Statement on Proposal for Mandatory Cybersecurity Disclosures
Today, the Commission is considering a proposal to mandate cybersecurity disclosures by public companies. I am pleased to support this proposal because, if adopted, it would strengthen investors’ ability to evaluate public companies’ cybersecurity practices and incident reporting.
We’ve been requiring disclosure of important information from companies since the Great Depression. The basic bargain is this: Investors get to decide what risks they wish to take. Companies that are raising money from the public have an obligation to share information with investors on a regular basis.
Over the years, our disclosure regime has evolved to reflect evolving risks and investor needs.
Today, cybersecurity is an emerging risk with which public issuers increasingly must contend. The interconnectedness of our networks, the use of predictive data analytics, and the insatiable desire for data are only accelerating, putting our financial accounts, investments, and private information at risk. Investors want to know more about how issuers are managing those growing risks.
Cybersecurity incidents, unfortunately, happen a lot. They can have significant financial, operational, legal, and reputational impacts on public issuers. Thus, investors increasingly seek information about cybersecurity risks, which can affect their investment decisions and returns.
A lot of issuers already provide cybersecurity disclosure to investors. I think companies and investors alike would benefit if this information were required in a consistent, comparable, and decision-useful manner.
Today’s release would enhance issuers’ cybersecurity disclosures in two key ways:
First, it would require mandatory, ongoing disclosures on companies’ governance, risk management, and strategy with respect to cybersecurity risks. This would allow investors to assess these risks more effectively. For example, under the proposed rules, companies would disclose information such as:
- management’s and the board’s role and oversight of cybersecurity risks;
- whether companies have cybersecurity policies and procedures; and
- how cybersecurity risks and incidents are likely to impact the company’s financials.

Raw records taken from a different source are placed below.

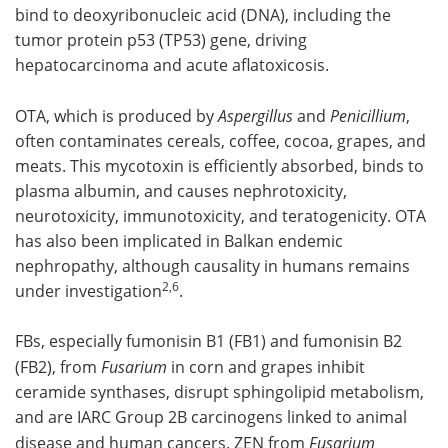
bind to deoxyribonucleic acid (DNA), including the
tumor protein p53 (TP53) gene, driving
hepatocarcinoma and acute aflatoxicosis.
OTA, which is produced by
Aspergillus
and
Penicillium
,
often contaminates cereals, coffee, cocoa, grapes, and
meats. This mycotoxin is efficiently absorbed, binds to
plasma albumin, and causes nephrotoxicity,
neurotoxicity, immunotoxicity, and teratogenicity. OTA
has also been implicated in Balkan endemic
nephropathy, although causality in humans remains
2,6
under investigation
.
FBs, especially fumonisin B1 (FB1) and fumonisin B2
(FB2), from
Fusarium
in corn and grapes inhibit
ceramide synthases, disrupt sphingolipid metabolism,
and are IARC Group 2B carcinogens linked to animal
disease and human cancers. ZEN from
Fusarium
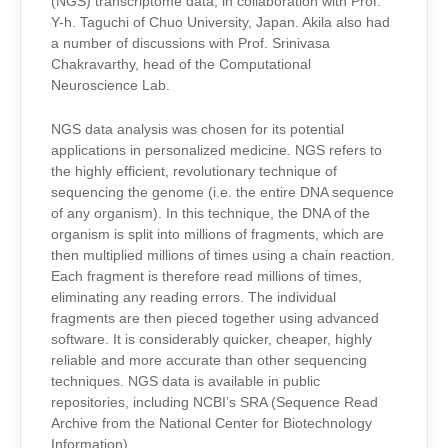
(NGS) transcriptome data,
in collaboration with Prof.
Y-h. Taguchi of Chuo University, Japan
.
Akila also had
a number of discussions with Prof.
Srinivasa
Chakravarthy
, head of the Computational
Neuroscience Lab
.
NGS data analysis
was chosen for its potential
applications in personalized medicine. NGS refers to
the highly efficient, revolutionary technique of
sequencing the genome (i.e. the entire DNA sequence
of any organism). In this technique, the DNA of the
organism is split into millions of fragments, which are
then multiplied millions of times using a chain reaction.
Each fragment is therefore read millions of times,
eliminating any reading errors. The individual
fragments are then pieced together using advanced
software. It is considerably quicker, cheaper, highly
reliable and more accurate than other sequencing
techniques. NGS data is available in public
repositories, including NCBI’s SRA (Sequence Read
Archive from the National Center for Biotechnology
Information).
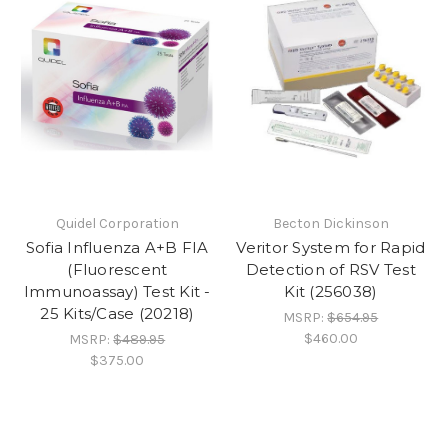
Quidel Corporation
Becton Dickinson
Sofia Influenza A+B FIA
Veritor System for Rapid
(Fluorescent
Detection of RSV Test
Immunoassay) Test Kit -
Kit (256038)
25 Kits/Case (20218)
MSRP:
$654.95
$460.00
MSRP:
$489.95
$375.00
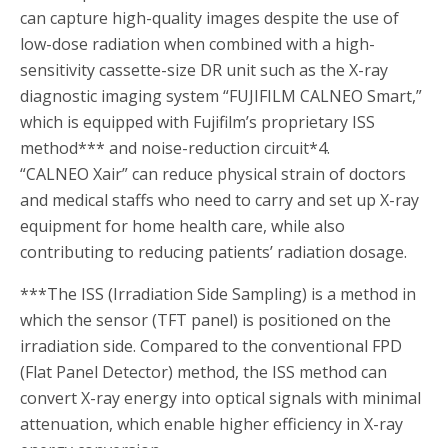
can capture high-quality images despite the use of
low-dose radiation when combined with a high-
sensitivity cassette-size DR unit such as the X-ray
diagnostic imaging system “FUJIFILM CALNEO Smart,”
which is equipped with Fujifilm’s proprietary ISS
method
***
and noise-reduction circuit
*4
.
“CALNEO Xair” can reduce physical strain of doctors
and medical staffs who need to carry and set up X-ray
equipment for home health care, while also
contributing to reducing patients’ radiation dosage.
***
The ISS (Irradiation Side Sampling) is a method in
which the sensor (TFT panel) is positioned on the
irradiation side. Compared to the conventional FPD
(Flat Panel Detector) method, the ISS method can
convert X-ray energy into optical signals with minimal
attenuation, which enable higher efficiency in X-ray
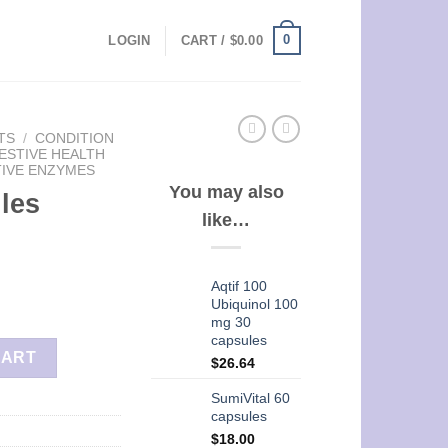
0
LOGIN
CART /
$
0.00
TS
/
CONDITION
ESTIVE HEALTH
TIVE ENZYMES
You may also
les
like…
Aqtif 100
Ubiquinol 100
mg 30
capsules
CART
$
26.64
SumiVital 60
capsules
$
18.00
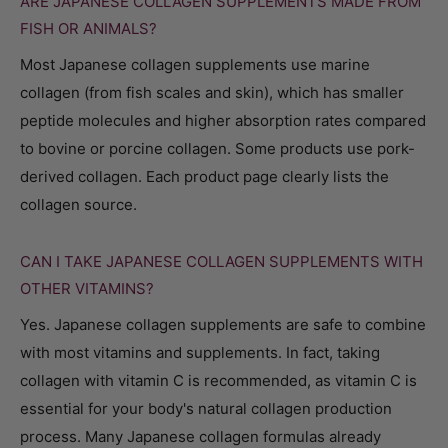
ARE JAPANESE COLLAGEN SUPPLEMENTS MADE FROM
FISH OR ANIMALS?
Most Japanese collagen supplements use marine
collagen (from fish scales and skin), which has smaller
peptide molecules and higher absorption rates compared
to bovine or porcine collagen. Some products use pork-
derived collagen. Each product page clearly lists the
collagen source.
CAN I TAKE JAPANESE COLLAGEN SUPPLEMENTS WITH
OTHER VITAMINS?
Yes. Japanese collagen supplements are safe to combine
with most vitamins and supplements. In fact, taking
collagen with vitamin C is recommended, as vitamin C is
essential for your body's natural collagen production
process. Many Japanese collagen formulas already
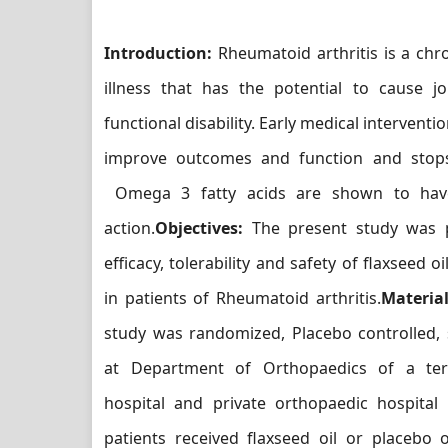
Introduction:
Rheumatoid arthritis is a chr
illness that has the potential to cause j
functional disability. Early medical intervent
improve outcomes and function and stops
Omega 3 fatty acids are shown to have
action.
Objectives:
The present study was p
efficacy, tolerability and safety of flaxseed 
in patients of Rheumatoid arthritis.
Materia
study was randomized, Placebo controlled, 
at Department of Orthopaedics of a tert
hospital and private orthopaedic hospital 
patients received flaxseed oil or placebo 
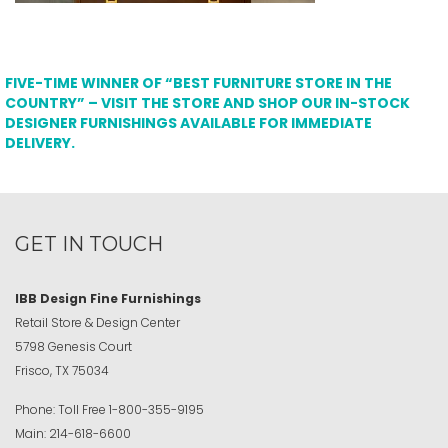
FIVE-TIME WINNER OF “BEST FURNITURE STORE IN THE
COUNTRY” – VISIT THE STORE AND SHOP OUR IN-STOCK
DESIGNER FURNISHINGS AVAILABLE FOR IMMEDIATE
DELIVERY.
GET IN TOUCH
IBB Design Fine Furnishings
Retail Store & Design Center
5798 Genesis Court
Frisco, TX 75034
Phone:
Toll Free
1-800-355-9195
Main:
214-618-6600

Second, it would require mandatory, material cybersecurity incident reporting. This is critical because such material cybersecurity incidents could affect investors’ decision-making.
When companies have an obligation to disclose material information to investors, they must be complete and accurate. Their disclosures also should be timely. Today’s proposal would specify when and what information about cybersecurity incidents companies must disclose in a current report, such as on Form 8-K. It also would require updates in periodic reports to give investors more complete information on previously disclosed, material cybersecurity incidents.

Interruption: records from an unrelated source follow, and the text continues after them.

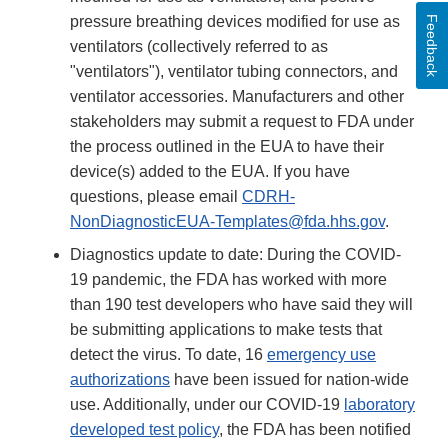
pressure breathing devices modified for use as
Feedback
ventilators (collectively referred to as
"ventilators"), ventilator tubing connectors, and
ventilator accessories. Manufacturers and other
stakeholders may submit a request to FDA under
the process outlined in the EUA to have their
device(s) added to the EUA. If you have
questions, please email
CDRH-
NonDiagnosticEUA-Templates@fda.hhs.gov
.
Diagnostics update to date: During the COVID-
19 pandemic, the FDA has worked with more
than 190 test developers who have said they will
be submitting applications to make tests that
detect the virus. To date, 16
emergency use
authorizations
have been issued for nation-wide
use. Additionally, under our COVID-19
laboratory
developed test policy
, the FDA has been notified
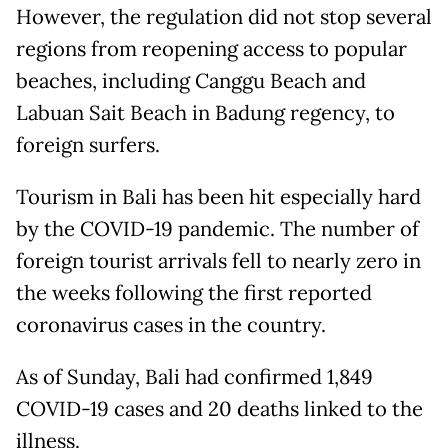
However, the regulation did not stop several
regions from reopening access to popular
beaches, including Canggu Beach and
Labuan Sait Beach in Badung regency, to
foreign surfers.
Tourism in Bali has been hit especially hard
by the COVID-19 pandemic. The number of
foreign tourist arrivals fell to nearly zero in
the weeks following the first reported
coronavirus cases in the country.
As of Sunday, Bali had confirmed 1,849
COVID-19 cases and 20 deaths linked to the
illness.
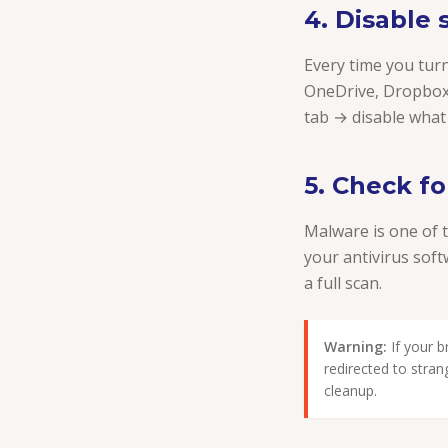
4. Disable
Every time you tur
OneDrive, Dropbox
tab → disable what
5. Check f
Malware is one of 
your antivirus sof
a full scan.
Warning:
If your 
redirected to stra
cleanup.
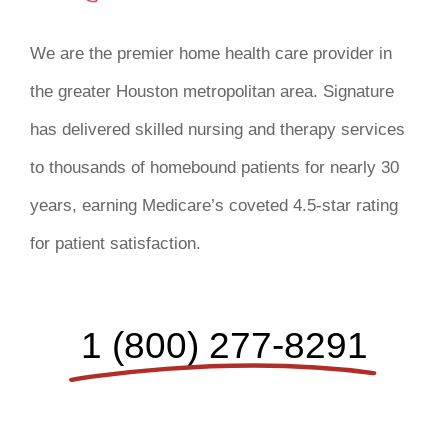
We are the premier home health care provider in
the greater Houston metropolitan area. Signature
has delivered skilled nursing and therapy services
to thousands of homebound patients for nearly 30
years, earning Medicare’s coveted 4.5-star rating
for patient satisfaction.
1 (800) 277-8291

This is the third rulemaking project we have proposed that implicates cybersecurity. Earlier this winter, the Commission voted to propose expanding Regulation Systems Compliance and Integrity (SCI) to certain government securities trading platforms. In February, we voted to propose new obligations for registered investment advisers and funds with respect to cybersecurity.

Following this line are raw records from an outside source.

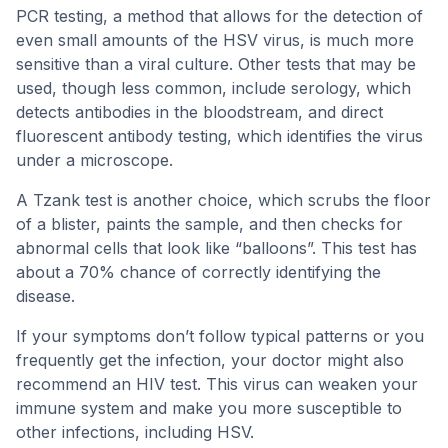
PCR testing, a method that allows for the detection of
even small amounts of the HSV virus, is much more
sensitive than a viral culture. Other tests that may be
used, though less common, include serology, which
detects antibodies in the bloodstream, and direct
fluorescent antibody testing, which identifies the virus
under a microscope.
A Tzank test is another choice, which scrubs the floor
of a blister, paints the sample, and then checks for
abnormal cells that look like “balloons”. This test has
about a 70% chance of correctly identifying the
disease.
If your symptoms don’t follow typical patterns or you
frequently get the infection, your doctor might also
recommend an HIV test. This virus can weaken your
immune system and make you more susceptible to
other infections, including HSV.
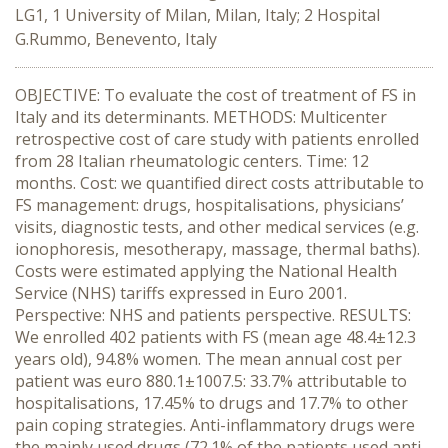
LG1, 1 University of Milan, Milan, Italy; 2 Hospital
G.Rummo, Benevento, Italy
OBJECTIVE: To evaluate the cost of treatment of FS in
Italy and its determinants. METHODS: Multicenter
retrospective cost of care study with patients enrolled
from 28 Italian rheumatologic centers. Time: 12
months. Cost: we quantified direct costs attributable to
FS management: drugs, hospitalisations, physicians’
visits, diagnostic tests, and other medical services (e.g.
ionophoresis, mesotherapy, massage, thermal baths).
Costs were estimated applying the National Health
Service (NHS) tariffs expressed in Euro 2001.
Perspective: NHS and patients perspective. RESULTS:
We enrolled 402 patients with FS (mean age 48.4±12.3
years old), 94.8% women. The mean annual cost per
patient was euro 880.1±1007.5: 33.7% attributable to
hospitalisations, 17.45% to drugs and 17.7% to other
pain coping strategies. Anti-inflammatory drugs were
the mainly used drugs (72.1% of the patients used anti-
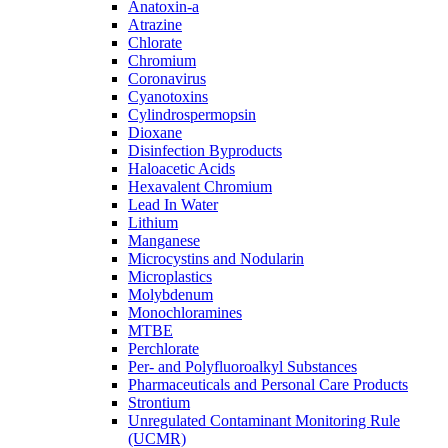
Anatoxin-a
Atrazine
Chlorate
Chromium
Coronavirus
Cyanotoxins
Cylindrospermopsin
Dioxane
Disinfection Byproducts
Haloacetic Acids
Hexavalent Chromium
Lead In Water
Lithium
Manganese
Microcystins and Nodularin
Microplastics
Molybdenum
Monochloramines
MTBE
Perchlorate
Per- and Polyfluoroalkyl Substances
Pharmaceuticals and Personal Care Products
Strontium
Unregulated Contaminant Monitoring Rule
(UCMR)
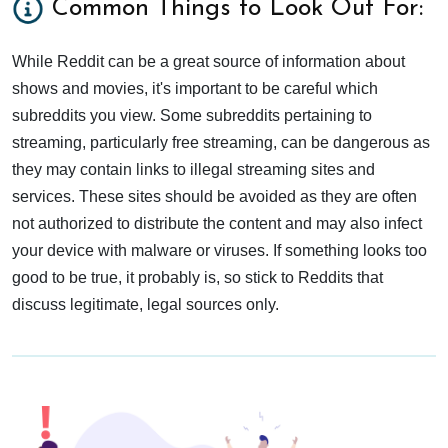
Common Things to Look Out For:
While Reddit can be a great source of information about
shows and movies, it's important to be careful which
subreddits you view. Some subreddits pertaining to
streaming, particularly free streaming, can be dangerous as
they may contain links to illegal streaming sites and
services. These sites should be avoided as they are often
not authorized to distribute the content and may also infect
your device with malware or viruses. If something looks too
good to be true, it probably is, so stick to Reddits that
discuss legitimate, legal sources only.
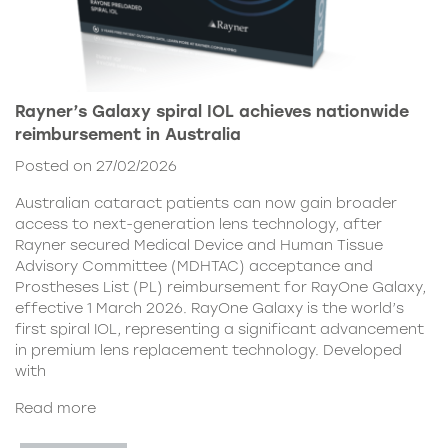
Rayner’s Galaxy spiral IOL achieves nationwide
reimbursement in Australia
Posted on 27/02/2026
Australian cataract patients can now gain broader
access to next-generation lens technology, after
Rayner secured Medical Device and Human Tissue
Advisory Committee (MDHTAC) acceptance and
Prostheses List (PL) reimbursement for RayOne Galaxy,
effective 1 March 2026. RayOne Galaxy is the world’s
first spiral IOL, representing a significant advancement
in premium lens replacement technology. Developed
with
Read more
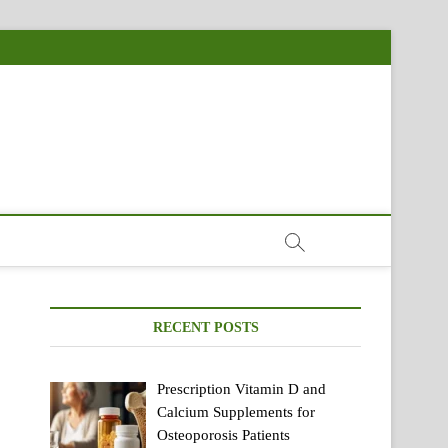
RECENT POSTS
Prescription Vitamin D and
Calcium Supplements for
Osteoporosis Patients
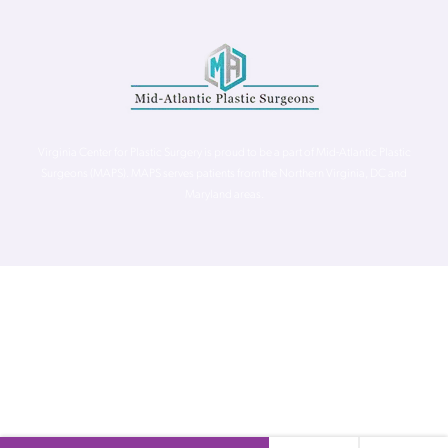
Virginia Center for Plastic Surgery is proud to be a part of Mid-Atlantic Plastic
Surgeons (MAPS). MAPS serves patients from the Northern Virginia, DC and
Maryland areas.
©
Virginia Center for Plastic Surgery. All Rights Reserved. |
Accessibility Statement
|
Website Privacy Policy
|
Notice of
Privacy Practices
| Site by
Neon Canvas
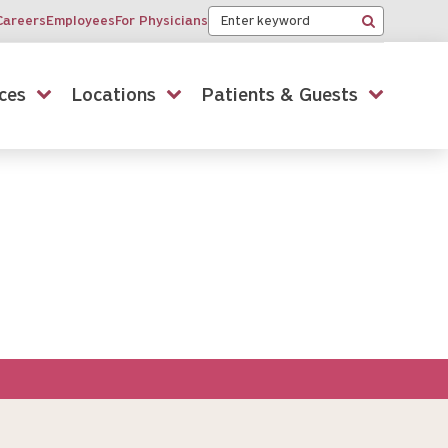
Keyword
Careers
Employees
For Physicians
Search
ces
Locations
Patients & Guests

Going forward, I’ve also asked staff to make additional recommendations for the Commission’s consideration with respect to broker-dealers, Regulation SCI, and intermediaries’ requirements regarding customer notices (Regulation S-P).
I am pleased to support today’s proposal and, subject to Commission approval, look forward to the public’s feedback. I’d like to thank the members of the SEC staff who worked on this rule, including:
- Renee Jones, Erik Gerding, Betsy Murphy, Luna Bloom, Ian Greber-Raines, Charles Kwon, Michael Seaman, Lindsay McCord, Deanna Virginio, Michael Coco, Matt McNair, Shelly Luisi, Catherine Brown, Kim McManus, Rolaine Bancroft, Katherine Hsu, Arthur Sandel, Chris Windsor, Rushabh Soni, and Sam Serfaty in the Division of Corporation Finance;
- Brian Johnson, David Joire, Amanda Wagner, Christopher Staley, and Rachel Kuo in the Division of Investment Management;
- Dan Berkovitz, Megan Barbero, Bryant Morris, Dorothy McCuaig, David Lisitza, and Joseph Valerio in the Office of the General Counsel;
- Jessica Wachter, Oliver Richard, Vlad Ivanov, Lauren Moore, Charles Woodworth, Qiao Kapadia, Connor Hurley, Mike Willis, Julie Marlowe, PJ Hamidi, Gregory Scopino, Hamilton Martin, Mariesa Ho, Xanthi Gkougkousi, Sejal Naik, Michael Pessin, Lakin Brown, Justin Myalil, Syed Husain, Nicholas Acosta, Benjamin Stoner, Reevu Adakroy, Gideon Brown, Ian Black, Justin Soll, and Wanli Zhao in the Division of Economic and Risk Analysis;
- Shaz Niazi in the Office of the Chief Accountant;
- Ted Shelkey in the Office of Information Technology;
- Arsen Ablaev in the Division of Enforcement;
- Laurita Finch, Rosemary Filou in the EDGAR Business Office; and
- Dan DeWaal and Nancy Sumption in the Division of Examinations.
I’d also like to thank the Department of Justice, the Federal Bureau of Investigation, and the Cybersecurity and Infrastructure Security Agency for their valuable input as we developed this proposal.